● Task list
(1) According to the Simon Gault extract below, what is the name of the book it is drawn from?
(2) Quote the Simon Gault extract below word for word, beginning at the words "When you’re only" and stopping after "a casual barbecue.".
(3) Extend the Simon Gault extract on cooking below, picking up right after its final sentence.

Musings from a Masterchef

Simon Gault is a solo dad to Hazel. Photo: Supplied
Simon Gault is a solo dad to Hazel. Photo: Supplied
In an edited extract of No Half Measures, restaurateur, businessman and former Masterchef judge Simon Gault shares his life story, his type 2 diabetes journey and his passions for cooking, flying and his daughter, along with a few tips such as how to cook the perfect egg.

"The more people think and talk about food, the better choices they’ll make about how, and what, they eat. So let me have a crack at this for you - a few food-related thoughts and an answer to that one question I’ve found nearly everybody is interested in: just how do you cook the perfect egg?

When you’re only as good as the last meal you cooked, then every meal is important. That sounds like a bit of cliche, but it really is true.

The only meals that aren’t in that category might be the ones I cook at home. If things go wrong there, it doesn’t really matter - although Hazel will definitely offer an opinion. In the restaurant, things mostly go wrong when you’re under the pump. On those days, you might be tempted to cut a corner. It has to be a calculated decision and organisation is the key to avoiding those situations, whether you’re cooking for paying customers, a dinner party or a casual barbecue.

Consider the backyard barbie. Everything is going great guns, and then you’ve got to race off and find a pair of tongs, a fish slice, oil, tinfoil, whatever. That’s time you are away from the food - and you don’t want to be away from the food. So you take a calculated risk.

● Given entries
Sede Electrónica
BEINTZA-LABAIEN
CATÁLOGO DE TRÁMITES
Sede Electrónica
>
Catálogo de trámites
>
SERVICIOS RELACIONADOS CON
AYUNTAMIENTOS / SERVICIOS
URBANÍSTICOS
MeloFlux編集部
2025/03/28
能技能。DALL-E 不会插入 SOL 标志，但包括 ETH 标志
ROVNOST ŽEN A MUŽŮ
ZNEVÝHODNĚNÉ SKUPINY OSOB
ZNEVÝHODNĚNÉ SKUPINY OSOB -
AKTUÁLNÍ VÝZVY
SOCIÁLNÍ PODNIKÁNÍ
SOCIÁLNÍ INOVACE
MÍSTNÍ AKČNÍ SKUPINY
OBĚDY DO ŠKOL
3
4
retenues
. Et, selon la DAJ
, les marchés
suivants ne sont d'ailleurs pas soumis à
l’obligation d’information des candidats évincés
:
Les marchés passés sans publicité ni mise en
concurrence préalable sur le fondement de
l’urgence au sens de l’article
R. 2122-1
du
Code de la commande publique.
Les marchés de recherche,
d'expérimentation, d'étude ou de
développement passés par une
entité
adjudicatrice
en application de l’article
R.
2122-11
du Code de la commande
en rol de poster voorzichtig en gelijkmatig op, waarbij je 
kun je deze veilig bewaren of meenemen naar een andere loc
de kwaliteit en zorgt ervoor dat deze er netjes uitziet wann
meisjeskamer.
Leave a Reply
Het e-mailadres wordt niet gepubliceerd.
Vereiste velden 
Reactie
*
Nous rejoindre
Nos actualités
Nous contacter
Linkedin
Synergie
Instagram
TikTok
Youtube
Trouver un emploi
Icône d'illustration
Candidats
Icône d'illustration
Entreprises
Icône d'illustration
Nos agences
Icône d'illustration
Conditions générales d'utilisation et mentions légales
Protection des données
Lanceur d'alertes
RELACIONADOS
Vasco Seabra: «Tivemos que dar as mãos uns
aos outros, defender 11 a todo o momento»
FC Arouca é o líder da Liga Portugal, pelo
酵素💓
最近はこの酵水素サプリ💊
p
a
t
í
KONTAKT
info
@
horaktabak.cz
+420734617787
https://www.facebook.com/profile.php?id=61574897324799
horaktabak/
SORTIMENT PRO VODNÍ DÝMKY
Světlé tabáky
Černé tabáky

==

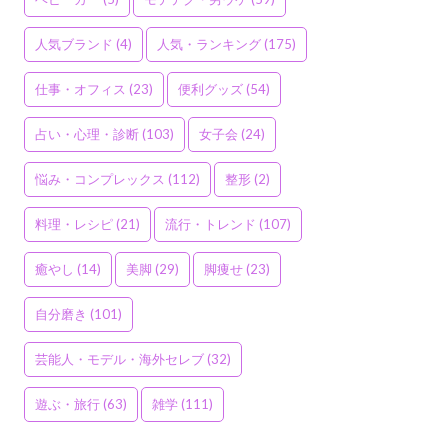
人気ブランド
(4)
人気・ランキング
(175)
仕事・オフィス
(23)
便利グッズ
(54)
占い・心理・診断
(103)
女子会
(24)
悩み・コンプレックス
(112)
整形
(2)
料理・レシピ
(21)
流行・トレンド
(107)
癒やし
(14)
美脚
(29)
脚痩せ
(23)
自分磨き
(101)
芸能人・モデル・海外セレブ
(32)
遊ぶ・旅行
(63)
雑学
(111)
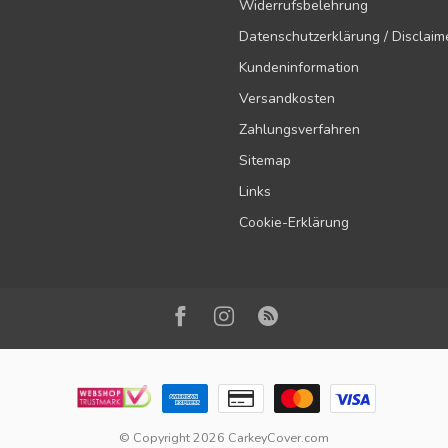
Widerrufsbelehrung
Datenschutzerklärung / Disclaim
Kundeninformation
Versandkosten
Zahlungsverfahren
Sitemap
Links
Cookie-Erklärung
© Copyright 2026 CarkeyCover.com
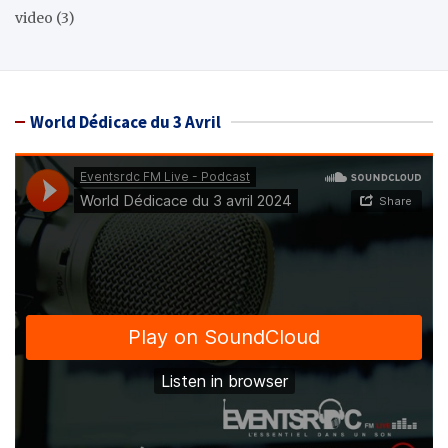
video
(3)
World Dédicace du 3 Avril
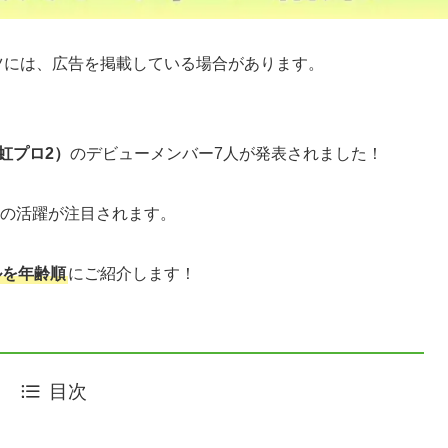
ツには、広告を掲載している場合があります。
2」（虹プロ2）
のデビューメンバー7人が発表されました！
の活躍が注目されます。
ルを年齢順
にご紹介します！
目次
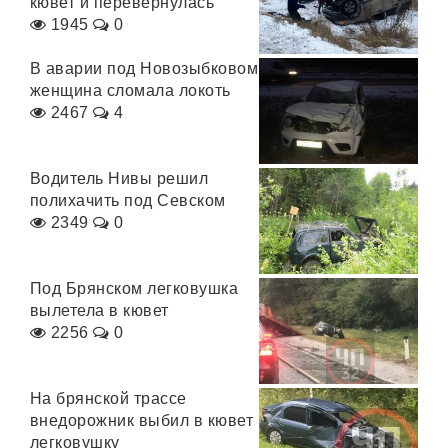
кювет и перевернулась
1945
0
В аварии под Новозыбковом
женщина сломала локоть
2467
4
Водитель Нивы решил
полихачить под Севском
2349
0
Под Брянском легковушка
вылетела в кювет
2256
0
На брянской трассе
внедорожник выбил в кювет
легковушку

● Responses for each task
(1) No Half Measures

(2)
When you’re only as good as the last meal you cooked, then every meal is important. That sounds like a bit of cliche, but it really is true.

The only meals that aren’t in that category might be the ones I cook at home. If things go wrong there, it doesn’t really matter - although Hazel will definitely offer an opinion. In the restaurant, things mostly go wrong when you’re under the pump. On those days, you might be tempted to cut a corner. It has to be a calculated decision and organisation is the key to avoiding those situations, whether you’re cooking for paying customers, a dinner party or a casual barbecue.

(3)
A good-quality salt makes all the difference. Photo: Getty Images
A good-quality salt makes all the difference. Photo: Getty Images
You use the wrong piece of equipment to turn the fish and it breaks in half. It’s all about organisation, thinking about what you might need, and getting it ready before you actually need it.

We’ve all been to restaurants where they’re obviously running low on something, and they’ve cut back to stretch the menu until their next delivery. Could that have had a little more sauce? Why is one of the ingredients that’s listed on the menu not on my plate?

As a chef, there is a point when you should stop cutting back, because the dish is not as you intended, and the customer will notice.  I remember somebody telling me how annoyed they were because they’d been to a restaurant immediately after the Christmas holiday shutdown and there was no seafood option. That’s a great thing. Clearly that kitchen is only using fresh seafood and they’re not going to buy frozen products just to cover the times the fishermen aren’t out working. Get over it, I say.

Gadgets

Chefs have access to so many gadgets, but I’ll tell you the two things I couldn’t do without: a good lemon squeezer and a really great grater.

Not a box grater, I’m talking more of a Microplane style - a sharp, fine grater. You know when you get to the end of the night and you’ve got that little bit of blue cheese left? Do I throw it away? Do I wrap it up and put it in the fridge where it will never be eaten? None of the above. Wrap it in cling wrap and tuck it away in the freezer and the next time you’re doing a salad, or taking a piece of chicken off the barbecue, or whipping up some pasta, take the cheese out just before serving and grate it frozen. Now you’ve got this beautiful blue-cheese snow.

You can do the same thing with nuts. A couple of Brazil nuts a day will give you all the selenium you need - use a fine, sharp grater to shave them over your salad or whatever else appeals.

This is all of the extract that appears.